SINGARAJA, SINGARAJANOW – Bupati Buleleng, I Nyoman Sutjidra, tengah merancang ulang sistem pengelolaan sampah di Tempat Pembuangan Akhir (TPA) Bengkala dengan menerapkan konsep sanitary landfill. Langkah ini dilakukan untuk mewujudkan sistem pengolahan sampah yang lebih modern, aman, serta ramah terhadap lingkungan.
Selain pembenahan sistem pengelolaan, TPA Bengkala juga diproyeksikan menjadi pusat pengolahan sampah anorganik. Sementara itu, sampah organik diharapkan dapat diselesaikan pengelolaannya sejak dari tingkat rumah tangga hingga desa.
Rencana tersebut disampaikan saat Bupati Sutjidra melakukan peninjauan langsung ke TPA Bengkala sebagai bagian dari evaluasi pengelolaan sampah di Kabupaten Buleleng, Kamis (28/5).
Dalam kunjungannya, Bupati Sutjidra menegaskan bahwa pembenahan pengelolaan TPA harus segera dilakukan.
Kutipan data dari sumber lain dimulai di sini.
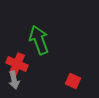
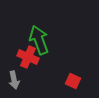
red cross: moved 11 px right, 7 px up
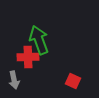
red cross: rotated 25 degrees counterclockwise
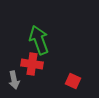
red cross: moved 4 px right, 7 px down; rotated 10 degrees clockwise
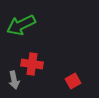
green arrow: moved 18 px left, 15 px up; rotated 96 degrees counterclockwise
red square: rotated 35 degrees clockwise
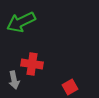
green arrow: moved 3 px up
red square: moved 3 px left, 6 px down
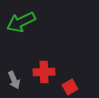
red cross: moved 12 px right, 8 px down; rotated 10 degrees counterclockwise
gray arrow: rotated 12 degrees counterclockwise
Pasalnya, kapasitas TPA Bengkala saat ini dinilai sudah tidak memadai apabila pembuangan sampah terus berlangsung tanpa pengelolaan yang optimal.
Ia juga kembali mengajak masyarakat Buleleng untuk berperan aktif dalam mengatasi persoalan sampah dengan mulai memilah sampah dari sumbernya masing-masing. Kesadaran memilah sampah sejak dari rumah disebut menjadi langkah penting untuk mendukung pengelolaan sampah yang lebih baik di daerah.